9.24.2008

from last fall



It’s funny how hard October tries to cling to summer.  September twenty-first—this is the last day of the season, officially.  Meanwhile, most of us ended our summers a month earlier.  While “carefree” or “relaxing” didn’t apply to most of our vacations, we still each, a little, wished the summer could last a bit longer.  Summer was different—summer had possibilities not-summer didn’t.  Summer jobs meant new people, new experiences, new responsibility; not-summer mean the same thing we, now seniors, had grown accustomed to over the last three years.  The same faces were always there—maybe with a few new ones here and there—maybe a few holding new significances—but still, similar, familiar faces you weren’t sure why you knew, but you knew just the same.  The same settings—backdrops for scenes that would change as circumstances and faces changed, but still had a hint of that old history.  September’s duty was to bring us back to this old stage, set with these backdrops, so that we could rearrange all of the characters, all of the faces, for this year’s installment of short stories.  Like the great writers we spend our legitimate hours reading and analyzing, our stories take on familiar patterns, as our personalities, ever-evolving but still growing out of the same root, lead us to make the decisions towards which our personalities would always guide us.  Each of our stories, though influenced by these new encounters we steal from the summer months, all have a faint hint of that sameness we claim we’re trying to evade.  We make mistakes we’ve made before; we’ve learned what we should and shouldn’t do and still too often gravitate towards that old behavior that makes us feel like us
On the twenty-first of this particular September it was obvious that the day was aware of what its own date implicated; for the first time in several years, the sun, on the twenty-first, shone as thought it were trying to prove that the summer still endured, at least until midnight.  After that, people would be forced to call it “fall”, or “autumn”, if they were feeling particularly poetic.  Fall does have a negative ring to it—"fall" feels like the end of something.  Autumn seems to promise something new-ish, rather than just the time we use to mourn summer and pine for winter—autumn becomes its own season—one that highlights those in-between feelings that dominate these sheltered years in which we find ourselves caught at this particular moment in our lives.  Autumn is a part of nature, which makes our own fluctuating season feel more acceptable and endurable.  But don’t tell that to October.  Sitting outside on a mid-fall afternoon, you can feel October’s jealousy—a month that only gets to feel special on its very last day. 

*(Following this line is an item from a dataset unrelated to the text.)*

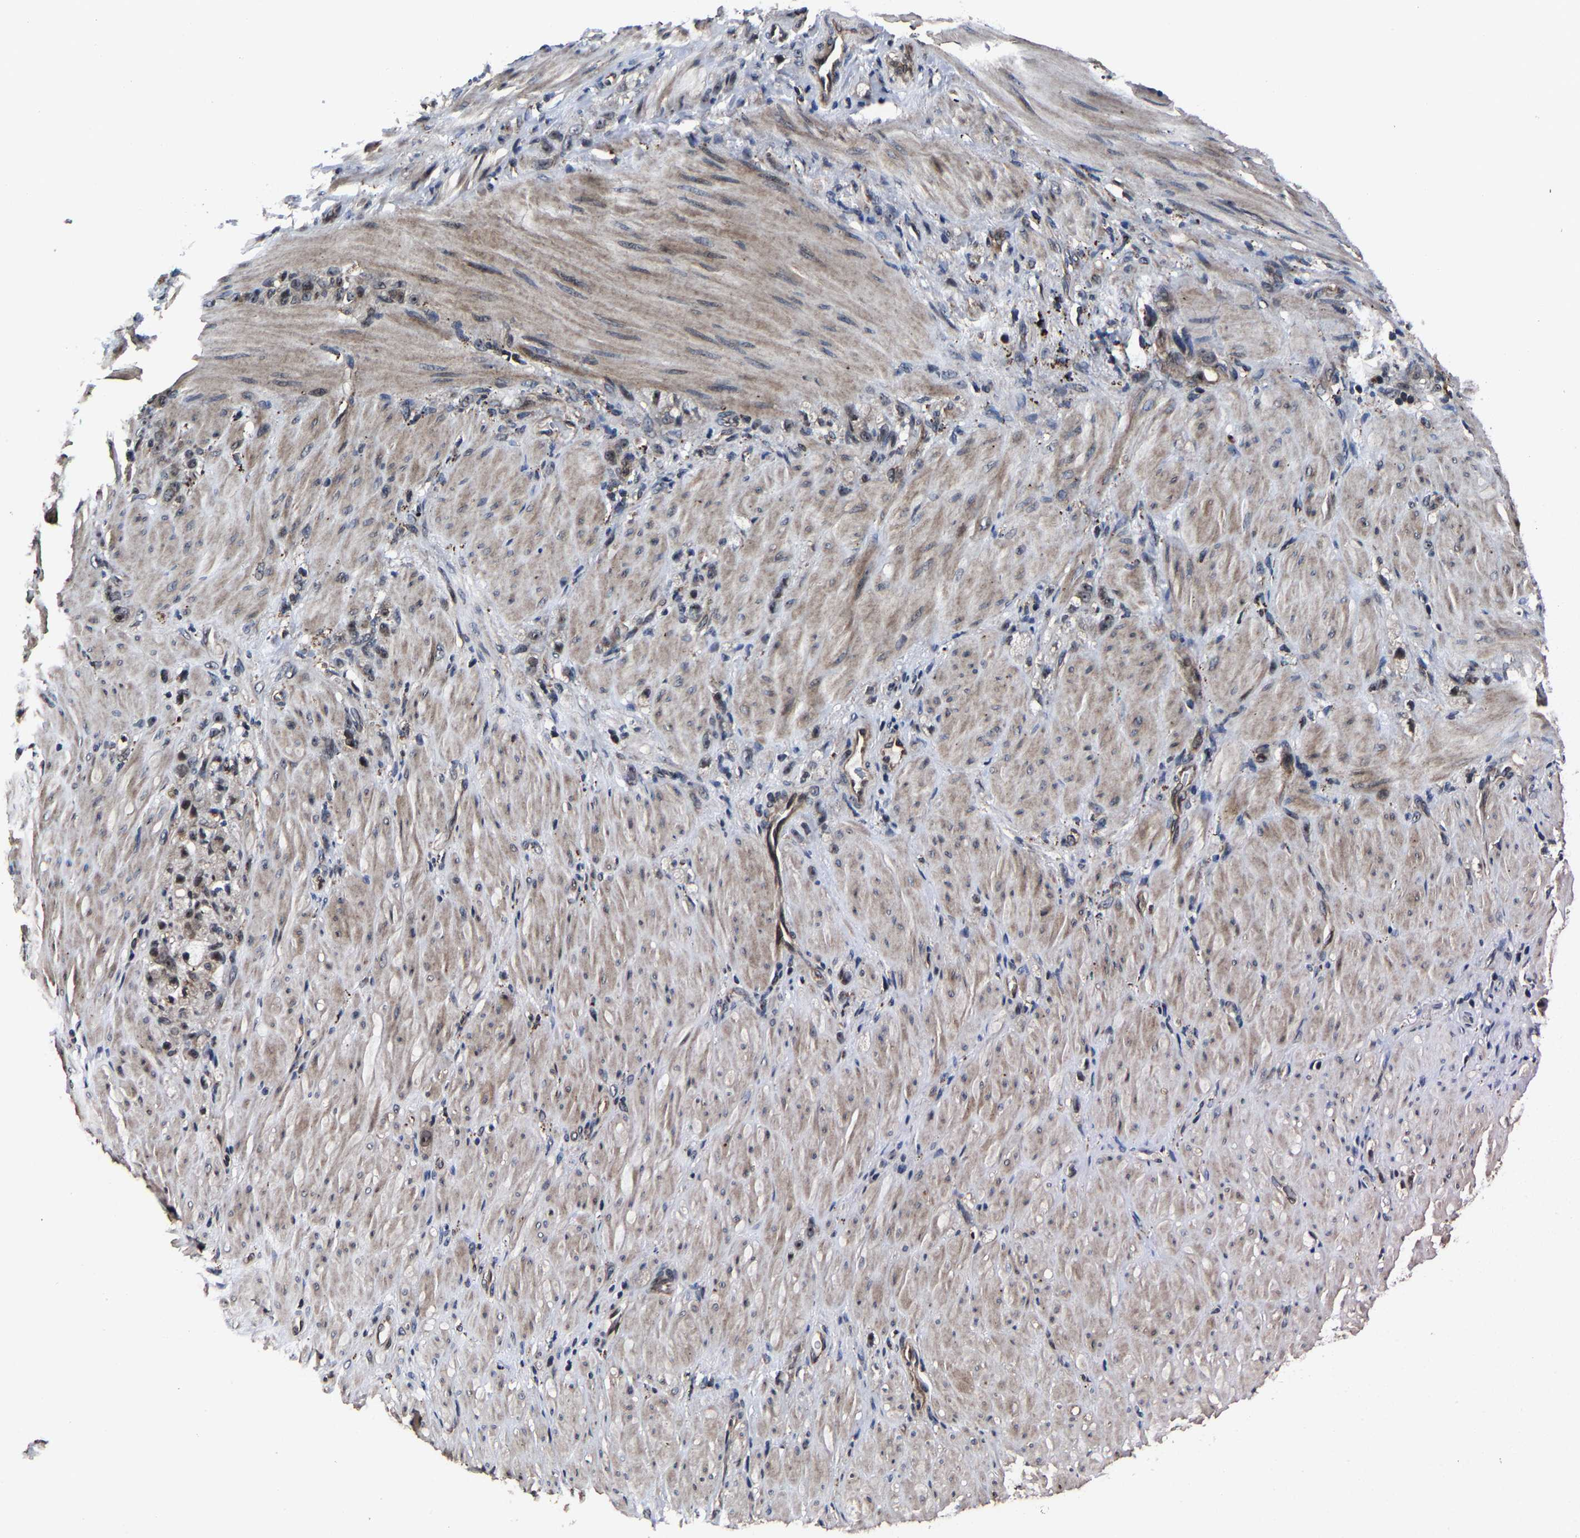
{"staining": {"intensity": "weak", "quantity": "25%-75%", "location": "cytoplasmic/membranous"}, "tissue": "stomach cancer", "cell_type": "Tumor cells", "image_type": "cancer", "snomed": [{"axis": "morphology", "description": "Normal tissue, NOS"}, {"axis": "morphology", "description": "Adenocarcinoma, NOS"}, {"axis": "topography", "description": "Stomach"}], "caption": "DAB immunohistochemical staining of human adenocarcinoma (stomach) displays weak cytoplasmic/membranous protein staining in about 25%-75% of tumor cells. (Stains: DAB (3,3'-diaminobenzidine) in brown, nuclei in blue, Microscopy: brightfield microscopy at high magnification).", "gene": "ZCCHC7", "patient": {"sex": "male", "age": 82}}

This year October has decided to cry for attention by trying to behave a bit more like August.  The trees have stubbornly refused to change from their vibrant green and as a result, the water being tossed up on the rocks by a milder-than-usual mid-Atlantic breeze still shines with the brilliance of the woods up above it.  The wind itself is too lazy to change into the harsh autumn gusts it should be aware it is supposed to become.  Instead, it carries with it memories of the summer that was supposed to end a month earlier.  We can even feel a hint of some scenes and scents of summers from the past.  We don’t remember why these summers hold such good memories—I can’t place any particular moment or event—we just believe, because it was summer, that they must have existed.  I am surprised at how easy this setting can allow my mind to rest easy for the moment.  The radio perched carefully on a river rock, doesn’t seem to distract from Capote's prose, which are unfolding out of my little hands.  Instead, the lyrics seem to catch that rogue part of my mind that would otherwise wander to the distracting topics I’ve been trying to evade during this mini-vacation—the kind of thoughts that always seem to accompany September’s intrusion and autumn’s long reality.  Annoyed, I find my choice of beverage has proven more distracting than the sum of the entire serene setting we’ve carefully and unconsciously constructed and though, on vacation from the sameness I’ve been trying, with this pseudo-October-summer, to escape, my thoughts can’t help but turn back towards those I’ve been trying hardest to forget.  This Indian summer is shattered by memories unwillingly resurfaced through  the drowsy buzz of an amber ale.  I open my mouth to meditate on the one thing I want to get out of my mind’s daily repertoire, but close it again, thinking that, as long as I keep it inside, it’s not real and can’t hurt. 
Summer, you say?  Even real summer, that pre-September summer, is just a temporary fix—life is always waiting—just ask September twenty-first.